Ed è arrivato il dolce.

Preceduto da una breve sensazione dolorosa, seguita dal piacere intenso del massaggio del pollice.

Profondo. Sempre più profonda.

"Signori, per noi si è fatta ormai ora di andare a pranzo. Buon appetito e di nuovo complimenti signora Marisa! Lei è davvero la dea della cucina!".

Mi ero stupita della voce di Walter. Dal suo tono, piano, forte, pacato. Apparentemente indifferente a quello che stava facendo. Io invece mi sentivo pervasa dalla eccitazione di quella situazione inconsueta e dalla voglia di far l'amore con lui. No a dire il vero non era voglia di far l'amore. La ricordo bene.
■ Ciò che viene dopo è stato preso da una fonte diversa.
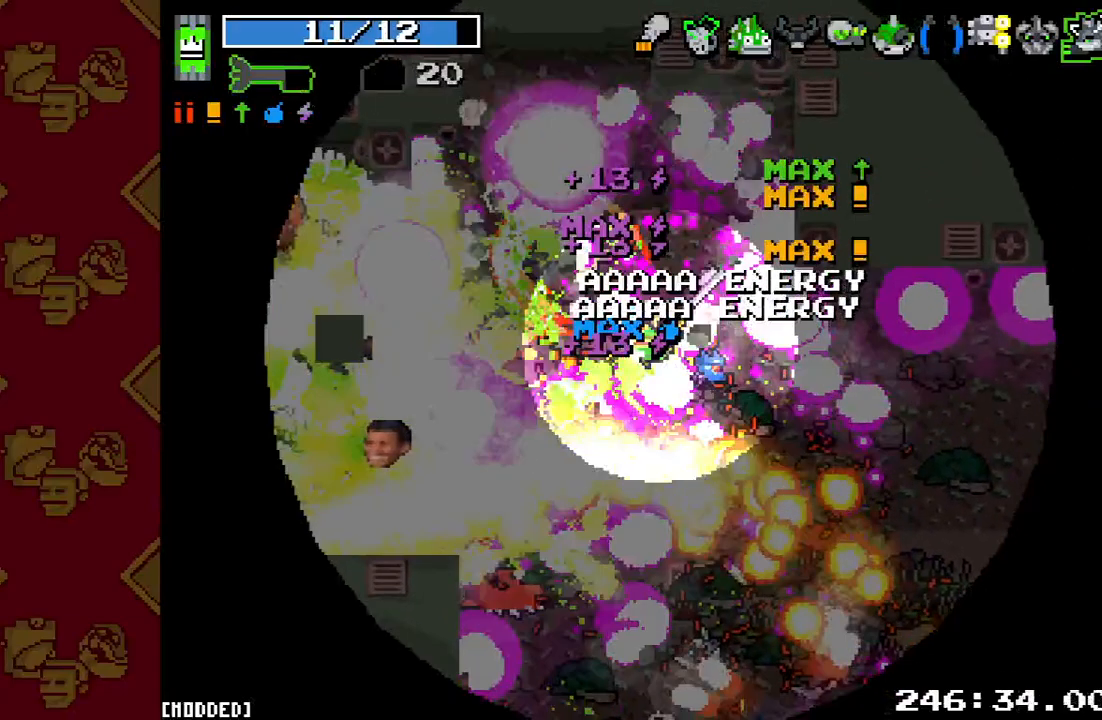
{"buttons": [], "left_stick": "down-left", "right_stick": "left", "events": [[500, "left_stick", "down-left"]]}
Era il desiderio di essere posseduta da lui.

Abbiamo attraversato la porta a vetri aperta e siamo entrati in cucina.

Ma non abbiamo pranzato.

Mentre io ero gli sfilavo la maglietta lui si era liberato dei bermuda e degli slip.

Non ho fatto in tempo a misurare la sua eccitazione con i miei occhi. O con le mani.

Ma quando mi ha spinta giù fino a sentire la tovaglia della tavola apparecchiata sulla mia guancia l'ho sentita.

L'ho sentita spingere dietro di me, ed io l'ho abbracciata ed accarezzata con le mie labbra bagnate per tutta la lunghezza.

Il primo colpo mi ha tolto il respiro.

Gli altri mi hanno mandato in apnea.

Nei miei occhi c'era l'acqua che oscillava nella brocca posata sul tavolo seguendo il ritmo degli schiocchi del suo bacino che sbatteva contro il mio culo.

Non riuscivo a vedere Walter, ma non avevo alcun dubbio che ormai avesse completamente perso il controllo cosciente delle sue azioni cadendo in uno stato di trance selvaggio, quasi animalesco.

Ho sentito la stretta forte delle sue mani sui miei fianchi, ed alle oscillazioni del suo bacino si sono aggiunte le mie, e quelle del tavolo.

Ho gustato ogni secondo, ogni brivido, ogni fremito, ogni gemito, implorando il prossimo.

Ed è stato un terremoto che ha scosso ogni singolo muscolo del mio corpo. Preceduto da un gemito strozzato di Walter che annunciava la sua esplosione.

Ho pregato che non si fermasse.

Ma ero fra le sue braccia.

Le sue labbra incollate alle mie. 

Il suo respiro affannoso nella mia bocca mi riportava alla vita.